Monday, March 04, 2024

As the Gods Will (Kamisama no iu tôri)

  You can't be prolific and consistent; That's just common sense. And when you're as insanely prolific as Takashi Miike... well, you're definitely going to have some turds composting in between the folds of your bloated filmography. To reach those sort of numbers, you simply can't give a fuck about what you're making a lot of the time.
 If Blade of the Immortal was Miike's 100th film, then by my count As the Gods Will was his 94th - the second and final film he made on 2014. And it is an absolute stinker.

 Shun (Sôta Fukushi) is a whiny piece of shit of a high-schooler, one of those insufferable "woe is me, my life is so boooooring" pieces of shit characters that's got not one but two beautiful girls pining for him*. So of course he gets a sort of supernatural intervention, in the form a group of sentient toys that hijack all the high schools in the world and force the students in them to play children's games... to the death.
 It actually starts out pretty promising! Juvenile, sure, but it opens up in media res, with a bunch of students up to their ankles in beheaded classmates, and cuts back and forth in a pretty engaging way until it's clear that an animated daruma doll popped out of a teacher's head and is now playing red light, green light with the kids - and if it catches anyone of them moving, their heads explode in a shower of blood and red marbles.

I give this movie one finger out of ten. Doesn't even deserve two.

 But as soon as we're all caught up, the kids start talking and the script (by Hiroyuki Yatsu) rears its misshapen, incompetent head. It's based on a Manga by Muneyuki Kaneshiro and Akeji Fujimura, and holy fuck is that ever obvious; all the typical bottom-of-the-barrel formulaic manga stench wafts out and immediately overpowers anything else, voiding any chance that this could ever be any good; Constant pauses (...), people just muttering each other's names and constantly explaining what just happened to each other, tropes instead of characters, screaming, cheap melodrama. Plot holes, constant dramatic emphasis, bullshit philosophies and folks acting in deeply stupid ways to 'enhance' the drama. Fuck. This. Shit.
 Plotwise, Shun keeps making it through increasingly bizarre, deadly games (shooting hoops with a giant good luck cat statue, playing werewolf with an extreme snowboarding bear) and running into fellow high-school survivors - two love interests (Shoko Takase and Hirona Yamazaki) and Takeru (Ryunosuke Kamiki), your stereotypical anime psycho. But honestly, the only game that holds interest is the first one. While things do get admirably ridiculous now and again - you can see why this, on paper, would have caught Miike's eye - unfortunately it's all diminishing returns after that first game.

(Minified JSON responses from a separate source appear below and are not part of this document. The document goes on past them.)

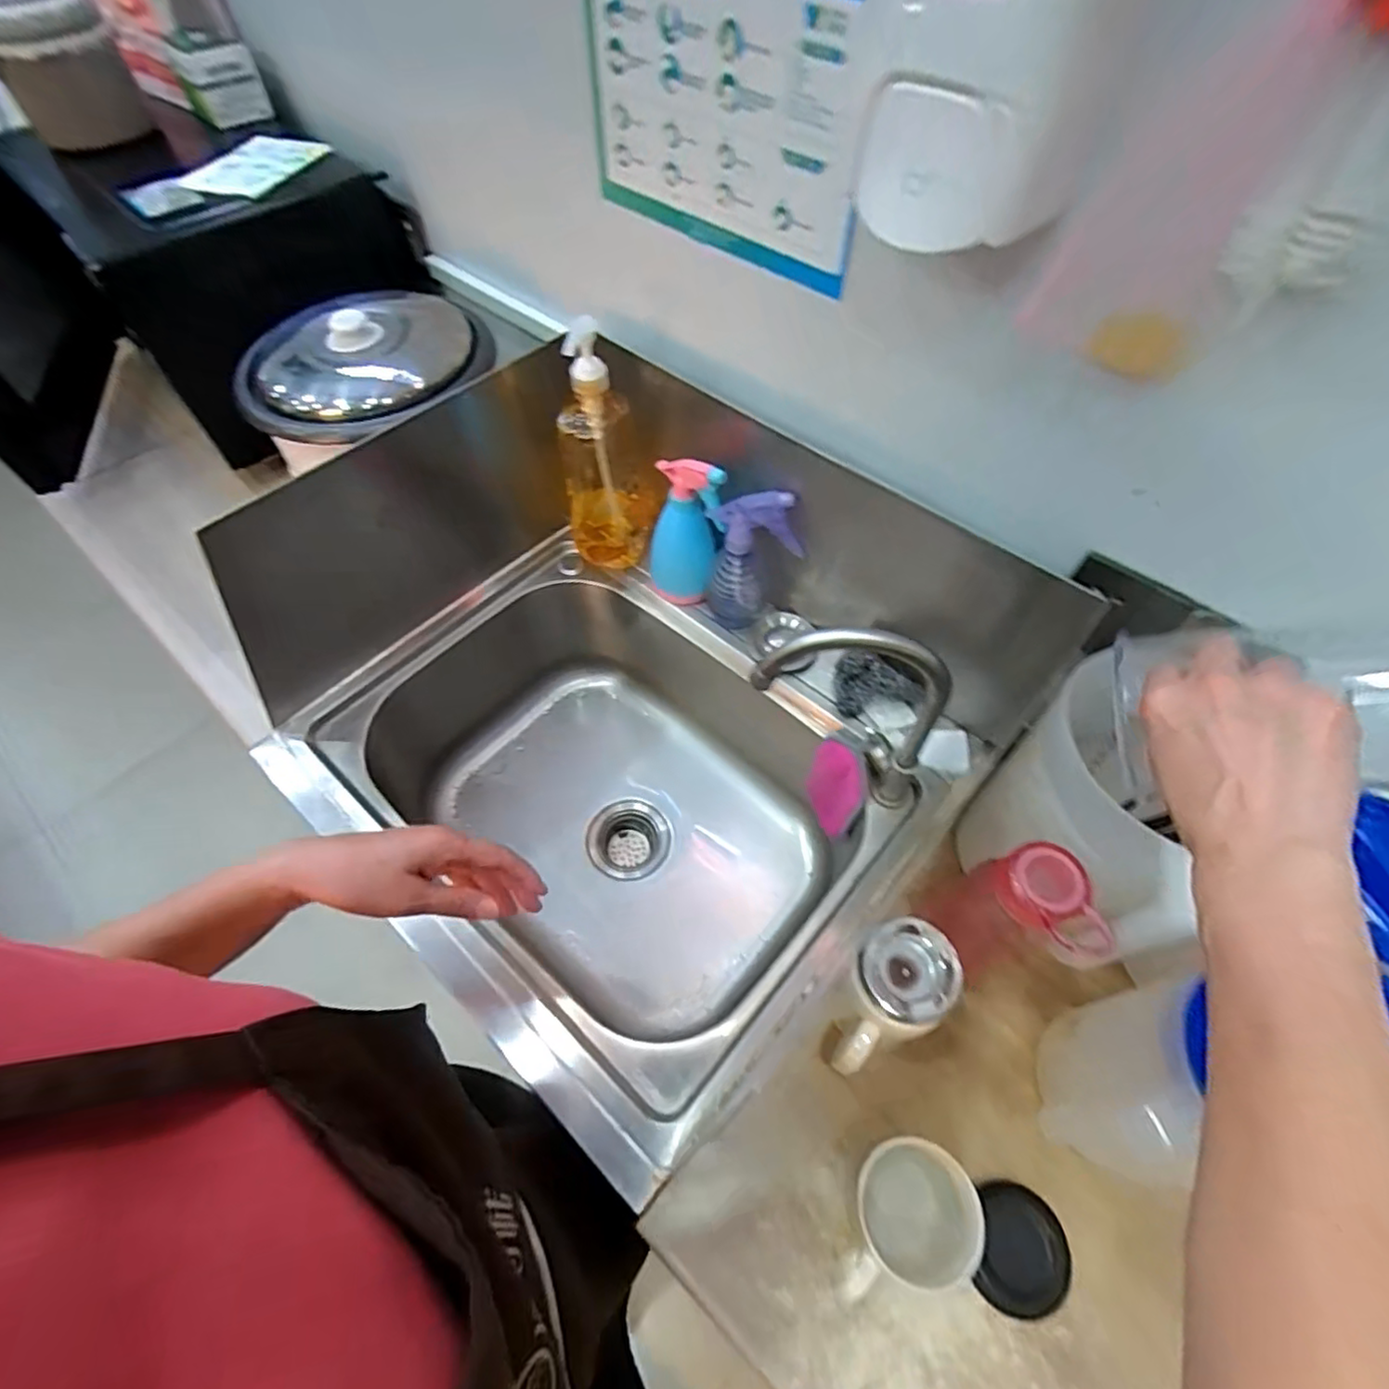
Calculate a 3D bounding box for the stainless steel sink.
[{"bbox_3d":[-0.087,-0.001,0.754,0.692,0.452,0.576,38,64,21],"label":"stainless steel sink"}]

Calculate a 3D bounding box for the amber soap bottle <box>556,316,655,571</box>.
[{"bbox_3d":[-0.106,-0.273,0.770,0.098,0.267,0.080,-9,58,-6],"label":"amber soap bottle"}]

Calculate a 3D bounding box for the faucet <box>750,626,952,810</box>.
[{"bbox_3d":[0.144,0.015,0.606,0.179,0.251,0.050,11,58,7],"label":"faucet"}]

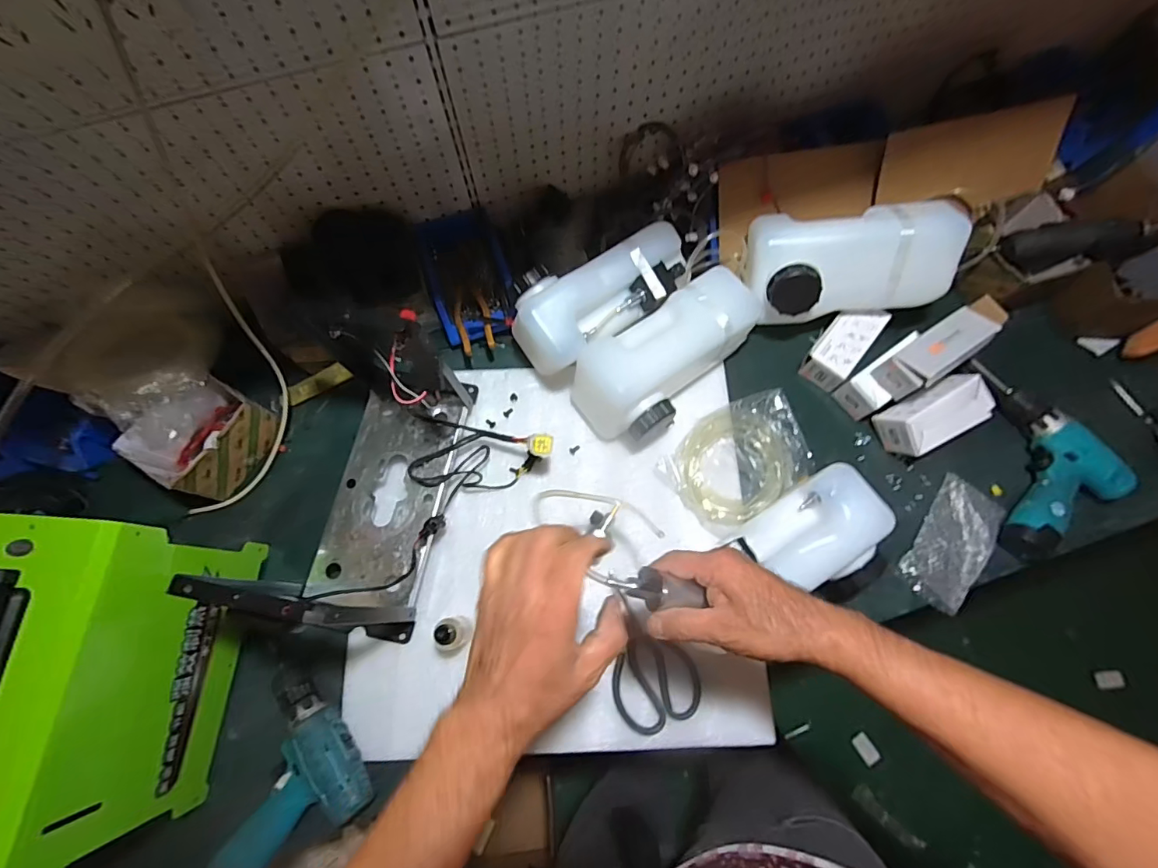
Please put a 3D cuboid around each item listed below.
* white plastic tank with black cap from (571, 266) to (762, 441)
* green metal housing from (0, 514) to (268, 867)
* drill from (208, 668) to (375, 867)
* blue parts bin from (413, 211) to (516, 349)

 This might call to mind Squid Games, but... honestly? It's just more tripe in the vein of Battle Royale (a movie I personally kind of despise, but is still miles better than this) - teens forced to kill each other to arbitrary and bizarre rules equals easy symbolism without the need to have anything to say; let the critics and viewers fall over each other to say it for you.

 Worst of all is that Miike is on full professional mode and shows way too much restraint by only implying most of the carnage, or diluting it with magical realist touches like the red marbles at the beginning (which, to be honest, was pretty cool; it's the only good one, though). Dammit, I want to see those pieces of shit get carved into smaller pieces of shit; Here, when someone gets a deadly case of the splits, we never see flesh tearing or get to linger on the aftermath- just a glimpse of a little blood pooling. This, from the guy who brought us Ichi the Killer! Who the fuck thought it'd be a good idea to hobble him with the Japanese equivalent of a PG13 rating?

 It's not a complete complete waste of time. There's flashes of fun every now and then, some amusing cruelty, and the material brings out a little of Miike's anarchic spirit every now and then. The X-TREME polar bear is funny. Not enough - not even nearly enough to justify watching the whole thing, though.
 I'm sure it's not even near the bottom of this director's films quality-wise - I've only seen, at a guess, twenty or so, and the very worst probably never made it out of Japan. But it definitely is the worst one of his I've seen, and I really wouldn't want to see him doing worse than this turgid, bloated (almost two hours!), inane, fucking stupid pile of reheated, anime tropes that were never above piss-poor to begin with.


*: Also, he sucks at Resident Evil 6, and by extension sucks at choosing Resident Evil games. Fuck that dude.